As you will read below, a pallie from Toronto tagged Mr. Jim Rinaldo shares how his family was connected to our most beloved Dino via his beloved mother, Angela Barra. Likes how many of our Dino-holics woulda loves to hold cool claim to bein' in any which way connected to our one and only Dino?!?!?! We thanks Mr. Jim Rinaldo for takin' the time to write his letter to the pallies at the Star-Herald and for the Star-Herald to see fit to publish the letter in their noteworthy newspaper. To checks this out in it's original source, simply clicks on the tag of this Dino-report.
We Remain,
Yours In Dino,
Dino Martin Peters
An interesting connection
LETTERS TO THE EDITOR
MAY 15, 2021
To the editor:
I guess there are many Dean Martin stories, and here is my family’s:
My grandmother’s uncle, Salvatore Vitelli, in 1910 became the legal guardian of four children from a family in distress named Barra. Vitelli was born in 1868 and died in 1957.
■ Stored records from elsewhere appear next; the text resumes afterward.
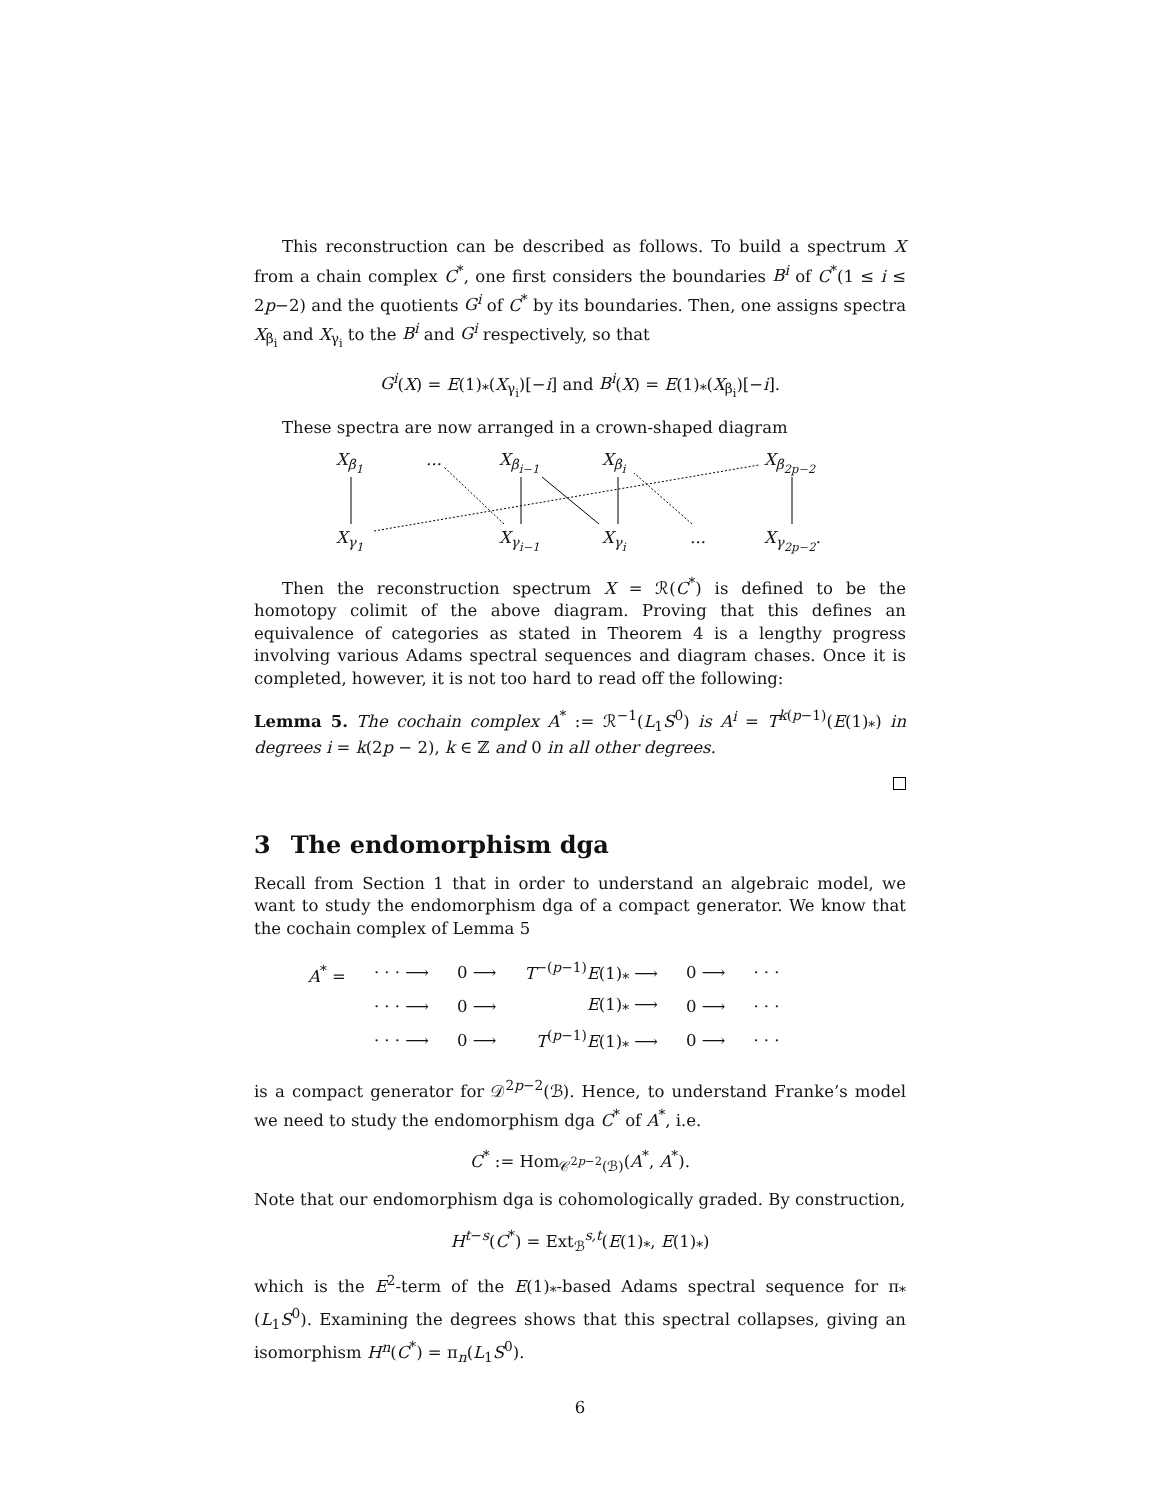This reconstruction can be described as follows. To build a spectrum X from a chain complex C<sup>*</sup>, one first considers the boundaries B<sup>i</sup> of C<sup>*</sup>(1 ≤ i ≤ 2p−2) and the quotients G<sup>i</sup> of C<sup>*</sup> by its boundaries. Then, one assigns spectra X<sub>β<sub>i</sub></sub> and X<sub>γ<sub>i</sub></sub> to the B<sup>i</sup> and G<sup>i</sup> respectively, so that
G<sup>i</sup>(X) = E(1)<sub>*</sub>(X<sub>γ<sub>i</sub></sub>)[−i] and B<sup>i</sup>(X) = E(1)<sub>*</sub>(X<sub>β<sub>i</sub></sub>)[−i].
These spectra are now arranged in a crown-shaped diagram
X<sub>β<sub>1</sub></sub> ... X<sub>β<sub>i−1</sub></sub> X<sub>β<sub>i</sub></sub> X<sub>β<sub>2p−2</sub></sub>
X<sub>γ<sub>1</sub></sub> X<sub>γ<sub>i−1</sub></sub> X<sub>γ<sub>i</sub></sub> ... X<sub>γ<sub>2p−2</sub></sub>.
Then the reconstruction spectrum X = ℛ(C<sup>*</sup>) is defined to be the homotopy colimit of the above diagram. Proving that this defines an equivalence of categories as stated in Theorem 4 is a lengthy progress involving various Adams spectral sequences and diagram chases. Once it is completed, however, it is not too hard to read off the following:
Lemma 5. The cochain complex A<sup>*</sup> := ℛ<sup>−1</sup>(L<sub>1</sub>S<sup>0</sup>) is A<sup>i</sup> = T<sup>k(p−1)</sup>(E(1)<sub>*</sub>) in degrees i = k(2p − 2), k ∈ ℤ and 0 in all other degrees.
3 The endomorphism dga
Recall from Section 1 that in order to understand an algebraic model, we want to study the endomorphism dga of a compact generator. We know that the cochain complex of Lemma 5
| A<sup>*</sup> = | · · · ⟶ | 0 ⟶ | T<sup>−(p−1)</sup> E (1)<sub>*</sub> ⟶ | 0 ⟶ | · · · |
| | · · · ⟶ | 0 ⟶ | E (1)<sub>*</sub> ⟶ | 0 ⟶ | · · · |
| | · · · ⟶ | 0 ⟶ | T<sup>(p−1)</sup> E (1)<sub>*</sub> ⟶ | 0 ⟶ | · · · |
is a compact generator for 𝒟<sup>2p−2</sup>(ℬ). Hence, to understand Franke’s model we need to study the endomorphism dga C<sup>*</sup> of A<sup>*</sup>, i.e.
C<sup>*</sup> := Hom<sub>𝒞<sup>2p−2</sup>(ℬ)</sub>(A<sup>*</sup>, A<sup>*</sup>).
Note that our endomorphism dga is cohomologically graded. By construction,
H<sup>t−s</sup>(C<sup>*</sup>) = Ext<sub>ℬ</sub><sup>s,t</sup>(E(1)<sub>*</sub>, E(1)<sub>*</sub>)
which is the E<sup>2</sup>-term of the E(1)<sub>*</sub>-based Adams spectral sequence for π<sub>*</sub>(L<sub>1</sub>S<sup>0</sup>). Examining the degrees shows that this spectral collapses, giving an isomorphism H<sup>n</sup>(C<sup>*</sup>) = π<sub>n</sub>(L<sub>1</sub>S<sup>0</sup>).
6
In the book “Dino” by Nick Tosches, on Page 13 it stated that the Barra family moved to Kilgore Street in Steubenville where my grandmother lived for more than 50 years. Our families were paesans, from the same town in Basilicato called Noepoli, province of Potenza, Italy.
There actually were five children in the family, but the oldest brother was sent back to Italy.
There is a mistake in the book — the author claims a man named E. DeMitt Erskine and a woman named Salvatora Vetella assumed legal guardianship of the four children.
My great uncle probably never went to school and spoke broken English, so the recorder at the probate court wrote down the name as he pronounced it, and it sounded in the feminine as Salvatora. Likewise, the misspelling of the last name. So, Salavatora Vetella actually is Salvatore Vitelli.
I have a copy of the probate court document from 1910. When Vitelli died, I was 9 years old, and I remember him. This was 1957.
The 12-year-old little girl in 1910, Angela Barra (Barr), married Guy Crocetti in 1914. They had a son, Dino Crocetti, who became Dean Martin, in 1917.
On the birth certificate of my grandmother from 1893, a witness to her birth was a woman named Angiola Barra. So, somewhere in the past the two families did cross, perhaps as godparents.
Jim Rinaldo
Toronto
2 comments:
Very cool family tale, pallie! Yes it indeed would be awesome to have some sorta...ANY sorta...connection to the King of Coolness himself!
Hey pallie, likes Danny-o, we gotta 'fess up that we had a bit of a time figurin' out the exact Dino-connection...but indeed any cool connection is to powerfully professed as done by the scriber of this Dino-tale.